Hussain has been allowed to leave his cell for two hours a day
Mirza Tahir Hussain was just a teenager when he left his West Yorkshire home in 1988 to visit relatives in Pakistan.
Three days after flying out from Heathrow, the 18-year-old Territorial Army soldier took a taxi ride which changed his life forever.
Hussain has always maintained the taxi driver, Jamshed Khan, tried to sexually assault him.
Khan pulled out a gun, Hussain claimed, and during a struggle the weapon went off and the driver was killed.
Death row yard
Hussain drove off in the taxi and turned himself in to the first policeman he saw.
He was later tried and convicted of murder but, following an appeal, the death penalty was revoked and he was sentenced to life imprisonment.
In 1996, Hussain was acquitted of all charges against him by the Lahore High Court, but a week later it was declared that some of the alleged offences came within the jurisdiction of Islamic law.
His case was referred to the Federal Sharia Court, which reversed the decision of the High Court and served Hussain with the death penalty.
The strain of Hussain's incarceration has taken its toll on his family
Since then, the Briton has been held in the death row yard at the high-walled Rawalpindi central jail near Islamabad.
He is allowed to leave his 12ft by 8ft barred cell for just two hours a day to walk around the forecourt - one hour in the morning and one in the evening.
He sleeps on the floor and spends the rest of his time reading the Koran, writing or talking to his two cellmates, who are convicted murderers.
He turned to religion eight years ago and has said he uses Islam to help him overcome his fear of death.
The family of Hussain, including his brother Amjad, have campaigned relentlessly to stop him being executed in Pakistan and ultimately secure his release.
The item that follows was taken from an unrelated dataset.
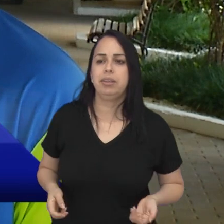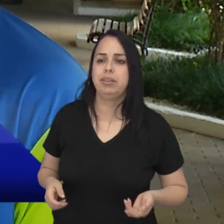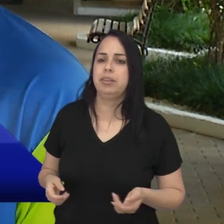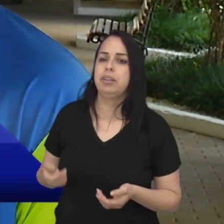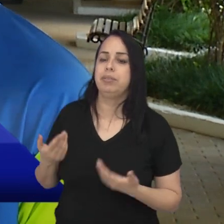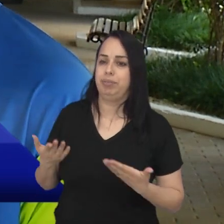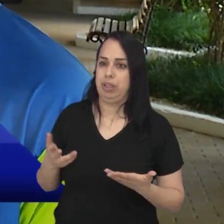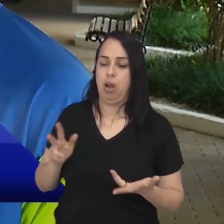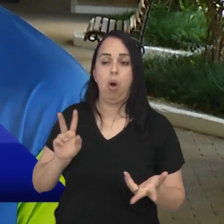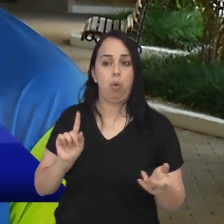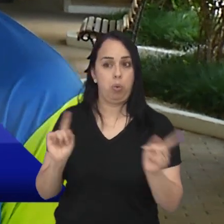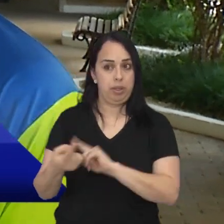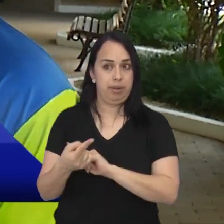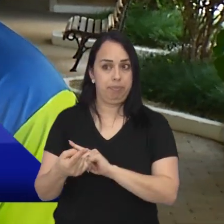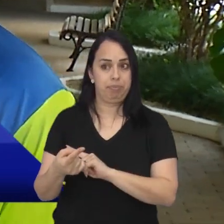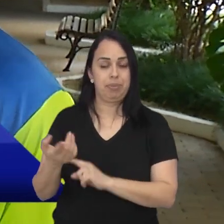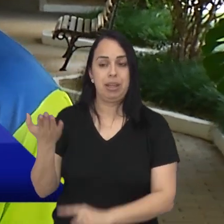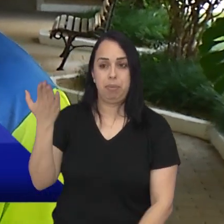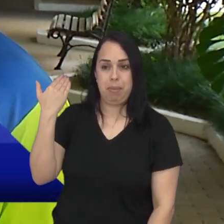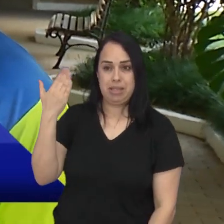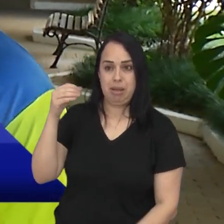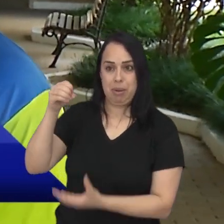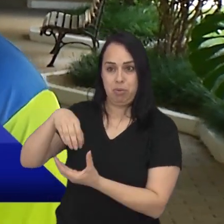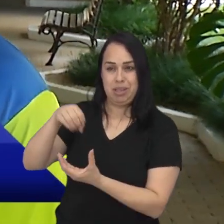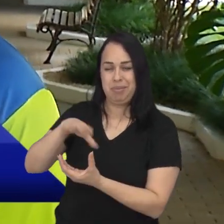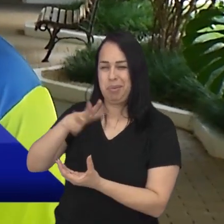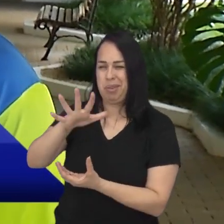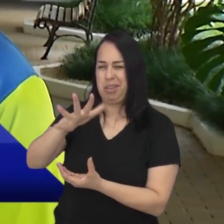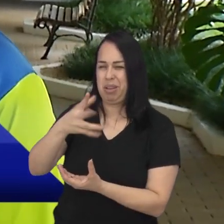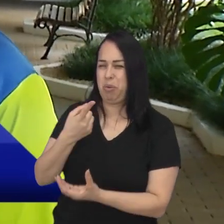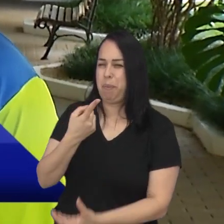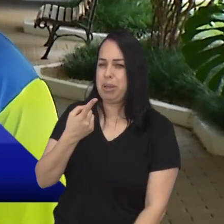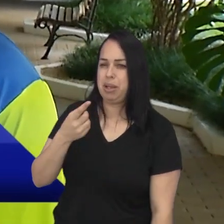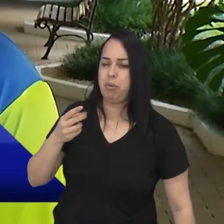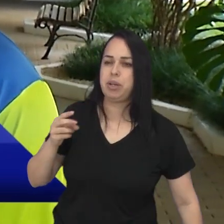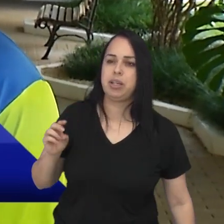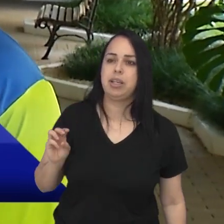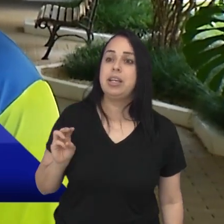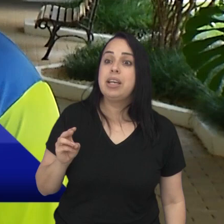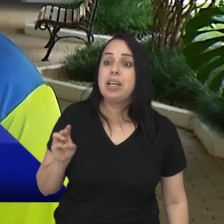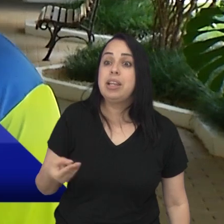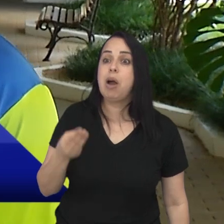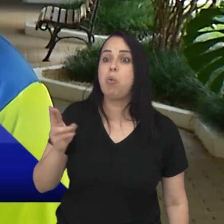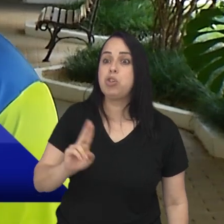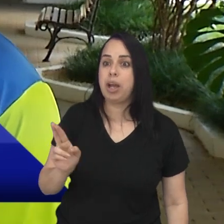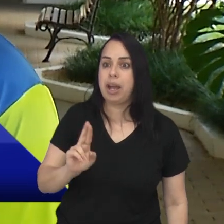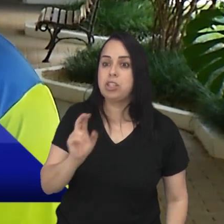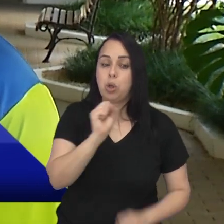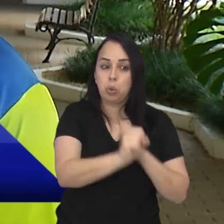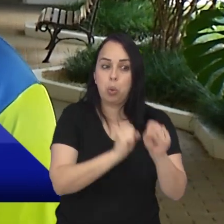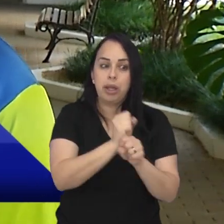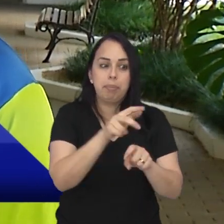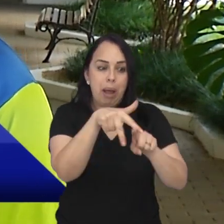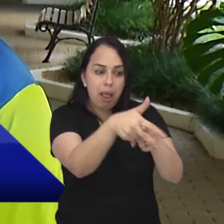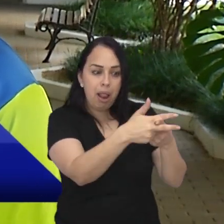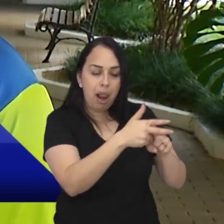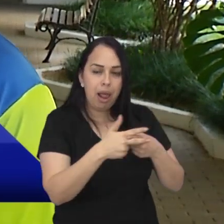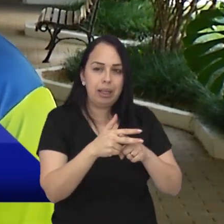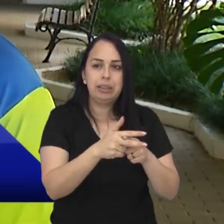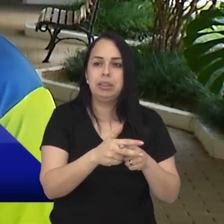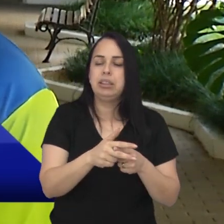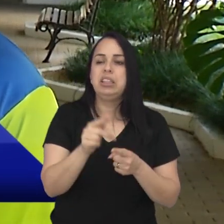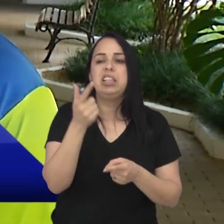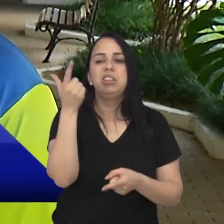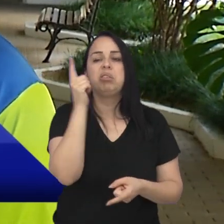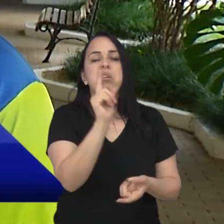processo? Não, é exatamente o contrário. A Urbam gastava perto de 1 milhão e 200 por ano para poder fazer a manutenção do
Their plight won backing from Amnesty International, along with both UK and Euro MPs, the Foreign Secretary and a coalition of NGOs.
Last month, Hussain was granted the last of a number of stays of execution after the Prince of Wales and Prime Minister Tony Blair expressed their concerns.
After 18 years behind bars, the news that Hussain's death sentence has finally been commuted has been greeted with joy and relief from his family.
But the family of the taxi driver killed by Hussain are reportedly furious with the decision.
They have always demanded Hussain's execution, and the mother of the victim has said she would set herself on fire if the Briton was not hanged.